Nous sommes en 1972. Le petit Thomas a huit ans. Il est le troisième fils de Robert (Quim Gutierrez) et Colette (Nadia Tereszkiewicz), un couple de Français expatriés à Madagascar où Robert, sous-officier dans l’armée de l’air, a été muté sur la base 181 tandis que Colette, femme au foyer, assure la charge du ménage. Thomas est un enfant timide qui n’aime rien tant que de lire les aventures de Fantomette. Il observe sans toujours les comprendre les adultes qui l’entourent.
Robin Campillo s’est vu décerner la Palme d’Or en 2017 pour 120 bpm. Personne ne se souvient du discours qu’il a prononcé lorsqu’elle lui a été remise. Il a fallu attendre six ans pour que sorte son film suivant, éclipsé par la polémique suscitée par la discours de réception de Justine Triet samedi dernier.
L’Île rouge est un film largement autobiographique. Né en 1962, Robin Campillo a passé son enfance à suivre son père, sous-officier de l’Armée de l’air, dans ses affectations outre-mer au Maroc, en Algérie puis à Madagascar.
Quiconque a eu la chance de vivre dans son enfance une telle expérience en est marqué pour la vie. Ce fut le cas de nos enfants, au gré de nos affectations au Kenya et au Sénégal, même s’ils étaient trop jeunes pour en garder des souvenirs précis. La vie en expatriation dans l’Afrique post-coloniale est une expérience à la fois paradisiaque et déstabilisante pour le Blanc, souvent richement rémunéré, logé dans un luxe qu’il ne connaîtra jamais en métropole, entouré d’une nombreuse domesticité, mais confronté à une réalité culturelle et sociale aux antipodes de son monde.
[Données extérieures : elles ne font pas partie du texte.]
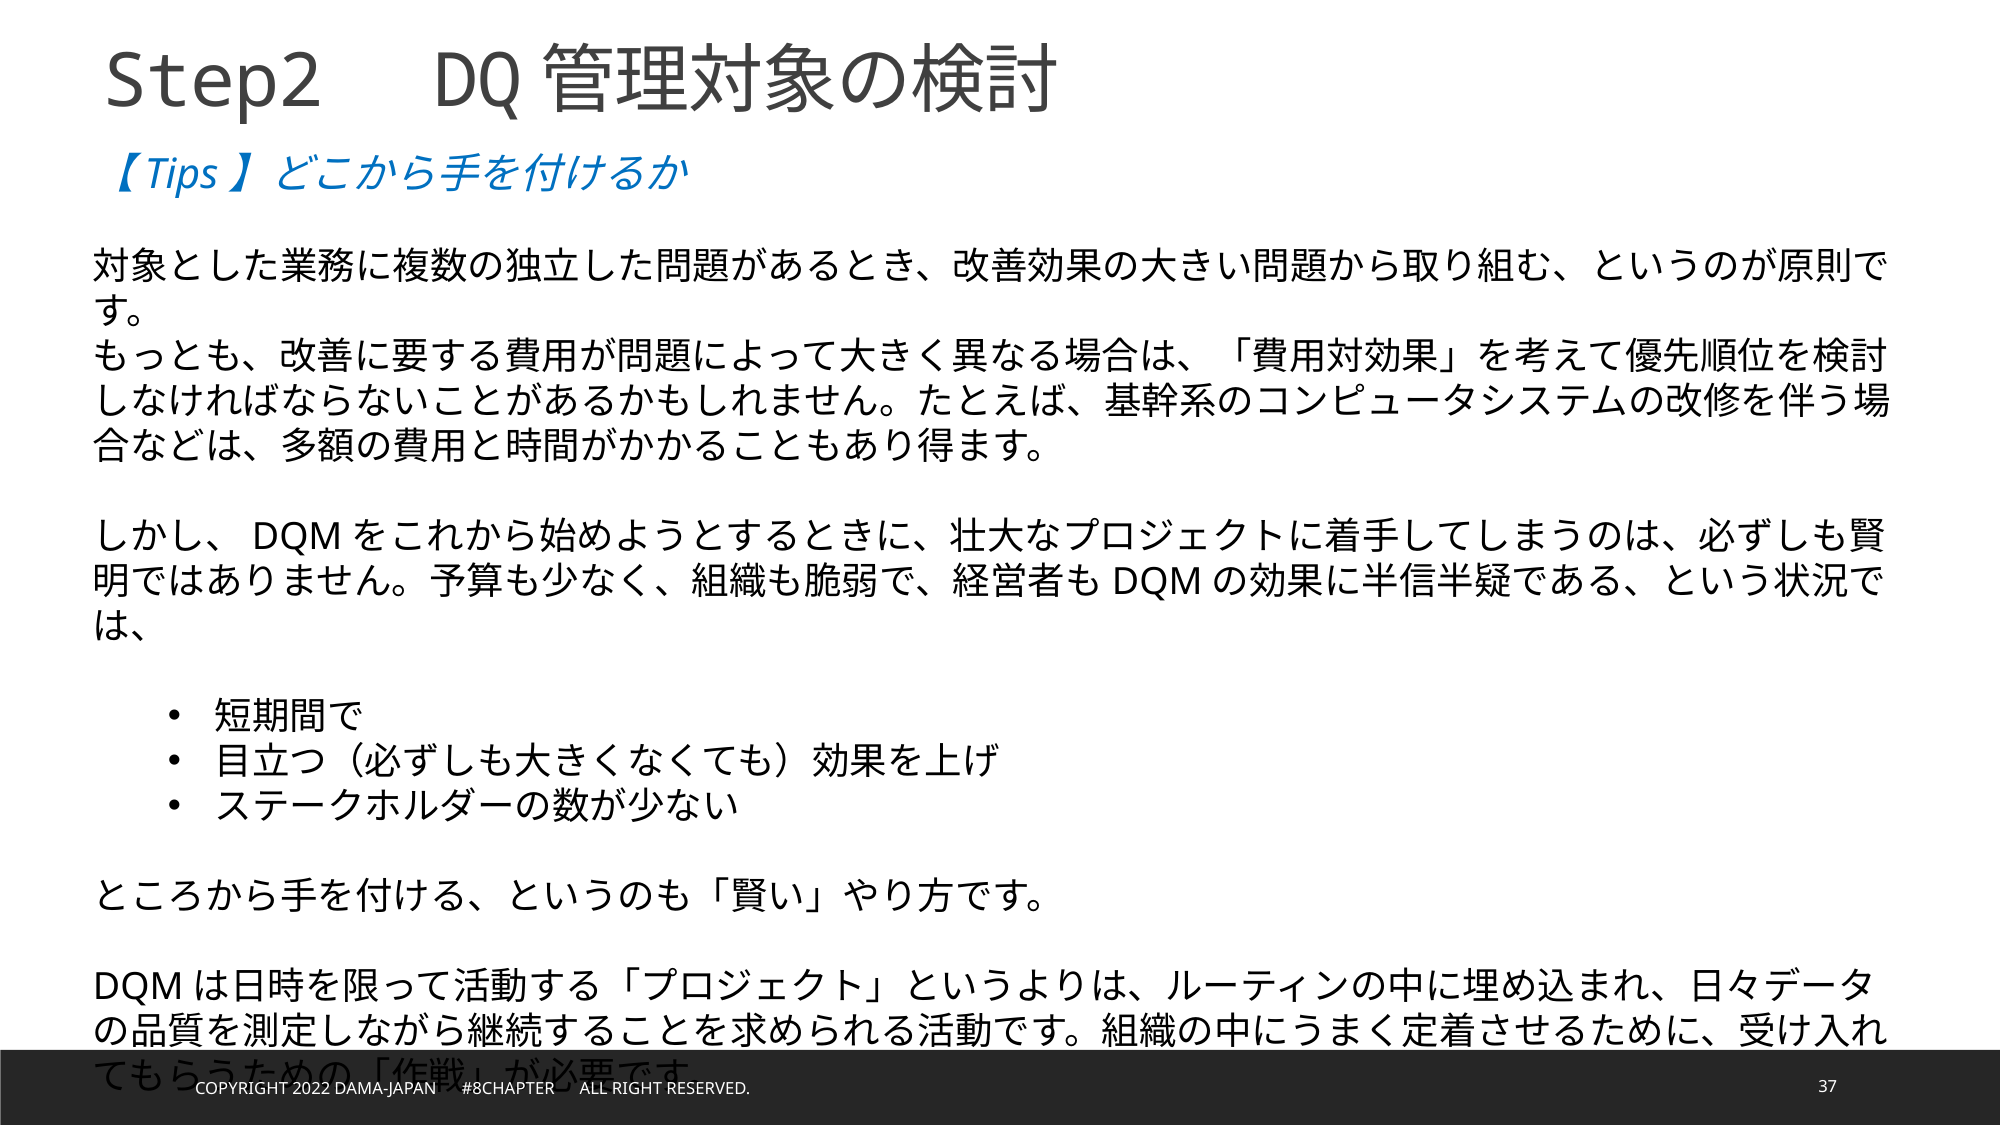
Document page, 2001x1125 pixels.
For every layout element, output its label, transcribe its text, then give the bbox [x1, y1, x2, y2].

text_box 【Tips】どこから手を付けるか 対象とした業務に複数の独立した問題があるとき、改善効果の大きい問題から取り組む、というのが原則です。 もっとも、改善に要する費用が問題によって大きく異なる場合は、「費用対効果」を考えて優先順位を検討しなければならないことがあるかもしれません。たとえば、基幹系のコンピュータシステムの改修を伴う場合などは、多額の費用と時間がかかることもあり得ます。 しかし、DQMをこれから始めようとするときに、壮大なプロジェクトに着手してしまうのは、必ずしも賢明ではありません。予算も少なく、組織も脆弱で、経営者もDQMの効果に半信半疑である、という状況では、 短期間で 目立つ（必ずしも大きくなくても）効果を上げ ステークホルダーの数が少ない ところから手を付ける、というのも「賢い」やり方です。 DQMは日時を限って活動する「プロジェクト」というよりは、ルーティンの中に埋め込まれ、日々データの品質を測定しながら継続することを求められる活動です。組織の中にうまく定着させるために、受け入れてもらうための「作戦」が必要です。 [78, 139, 1922, 1105]
footer Copyright 2022 DAMA-JAPAN #8chapter All right reserved. [180, 1057, 1299, 1118]
text_box Step2 DQ管理対象の検討 [87, 47, 1830, 130]
slide_number 37 [1803, 1057, 1932, 1118]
Ces ambiguïtés-là, rarement filmées au cinéma (on ne peut guère citer que Chocolat de Claire Denis qui vécut enfant au Cameroun avant l’indépendance), sont remarquablement appréhendées par la caméra sensible de Robin Campillo qui restitue, à travers les yeux de Thomas, le parfum et la texture d’une époque dont témoignent sa musique et surtout ses costumes.
Nadia Tereszkiewicz, teinte en noir corbeau, aurait pu sembler bien jeune (elle est née en 1996) pour avoir un fils aîné qui se rase la moustache ; certains esprits bien-pensants auraient pu s’insurger que le rôle ne soit pas confié à une actrice plus âgée ; mais, une fois, encore, comme dans ses précédents films qui ont fait d’elle la révélation de l’année, elle crève l’écran. Mention spéciale à Sophie Guillemin, qu’on avait découverte en lolita dans L’Ennui et qui, vingt-cinq ans plus tard, assume sans complexe ses rondeurs et sa quarantaine bien entamée
L’Île rouge est moins original quand il chronique, à hauteur d’enfants, la vie des adultes et leurs contradictions. Thomas observe des couples qui s’ennuient et qui se distraient dans des soirées joyeusement alcoolisées. Il fait le procès de maris machistes qui étouffent leurs femmes dans un patriarcat que mai-68 ne semble pas avoir remis en cause. Il sent que le mariage de ses parents est en train de battre de l’aîle. La petite Suzanne, sa camarade de jeu, et Thomas forment hélas un duo déjà filmé bien souvent avec autrement plus d’intensité : Jeux Interdits, Cria cuervos, Fanny et Alexandre…
Le principal défaut de L’Île rouge est la place réduite qu’il donne aux Malgaches. Ils sont quasiment invisibles dans les trois premiers quarts du film. Cette invisibilité est un parti pris revendiqué : il s’agit de montrer que les Blancs vivent dans une bulle coupée du monde, sans contact et sans désir d’en avoir avec les Malgaches qui les entourent – et dont ils sont pourtant censés travailler au développement. Pourtant, comme le faisait par exemple Chocolat, il y avait une place à faire aux domestiques de la maison et à la relation structurellement ambiguë que les Blancs et leurs enfants nouent avec eux.
Les Malgaches n’apparaissent que dans le dernier quart du film où on les voit participer aux manifestations qui conduiront à la chute du président Tsiranana et à la dénonciation des accords de coopération avec la France. Mais cette postface au film, qui laisse hors champ les protagonistes dont nous avions partagé la vie depuis près d’une heure et demie, ne présente pas grand intérêt.